Das Jalisco New Generation Cartel (CJNG) und das Kartell Los Zetas gelten landesweit als die mächtigsten kriminellen Organisationen. Vor allem das Kartell Los Zetas hob die Gewalt auf eine neue Stufe. Mitglieder einer ehemaligen Spezialeinheit des Militärs wurden ursprünglich als Söldnertruppe des Golfkartells engagiert, machten sich aber bald selbstständig. Sie gelten als brutalste Organisation der Branche, die ihre Opfer quasi als Trophäen sichtbar hinterlassen.

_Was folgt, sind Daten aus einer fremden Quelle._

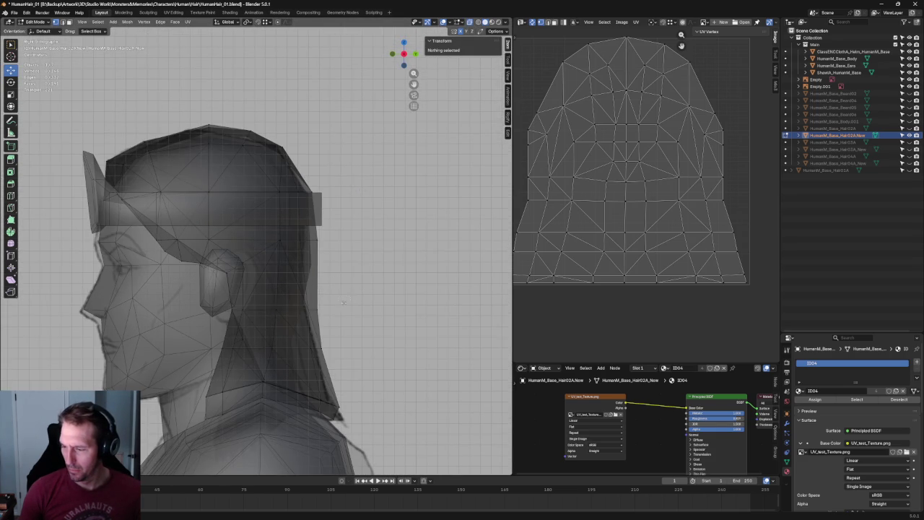
{"action": "left_click_drag", "start_coordinate": [302, 317], "coordinate": [303, 318]}
{"action": "key", "text": "g"}
{"action": "key", "text": "y"}
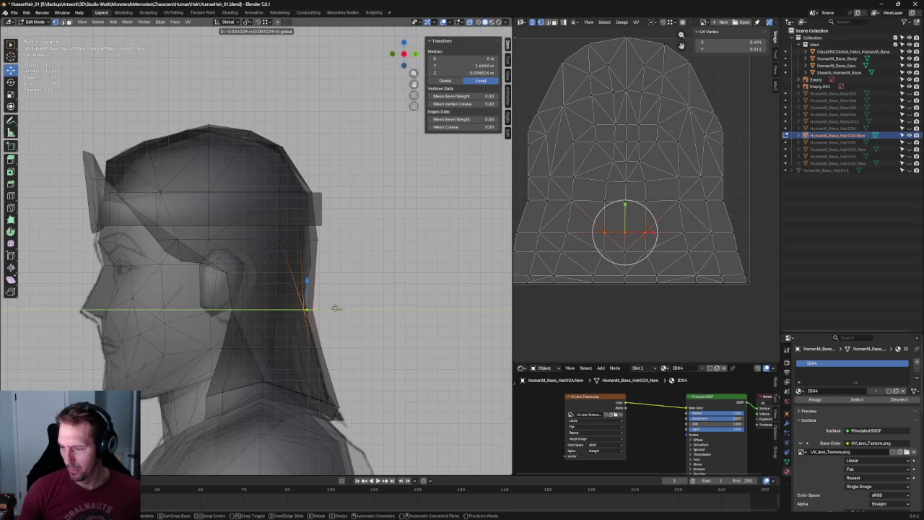
{"action": "left_click", "coordinate": [337, 309]}
{"action": "key", "text": "alt+z"}
{"action": "key", "text": "alt+a"}
Box-select the hair-edge vertices behind the neck in X-ray, then deselect them
{"action": "scroll", "coordinate": [295, 309], "scroll_direction": "down", "scroll_amount": 3}
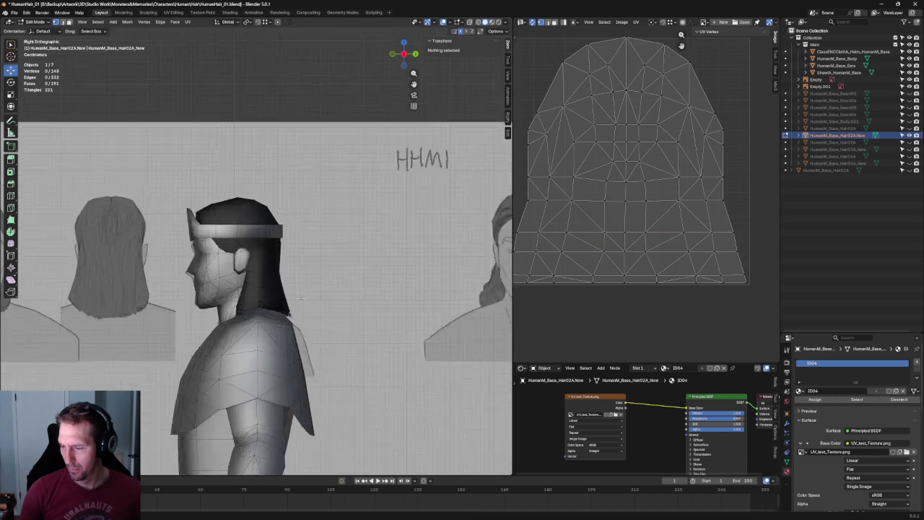
{"action": "scroll", "coordinate": [294, 308], "scroll_direction": "up", "scroll_amount": 4}
{"action": "key", "text": "alt+z"}
{"action": "left_click_drag", "start_coordinate": [291, 307], "coordinate": [260, 393]}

Vom Drogenhandel zum Treibstoffdiebstahl

„Das Problem ist, dass die ursprünglichen Drogenkartelle nicht mehr nur Drogenhandel betreiben, sondern Kriminalität in all ihren Formen, von Menschenhandel, Schutzgelderpressungen und Kidnapping bis hin zum Treibstoffdiebstahl“, sagt der gebürtige Mexikaner Oscar H. Fajardo im Gespräch mit ORF.at. „Huachicoleros“ würden unbewachte Ölleitungen anzapfen und den Treibstoff auf dem Schwarzmarkt billig weiterverkaufen. Manchmal wisse man gar nicht, dass man gestohlenes Benzin kauft, da es auch an normale Tankstellen ausgeliefert werde, so Fajardo.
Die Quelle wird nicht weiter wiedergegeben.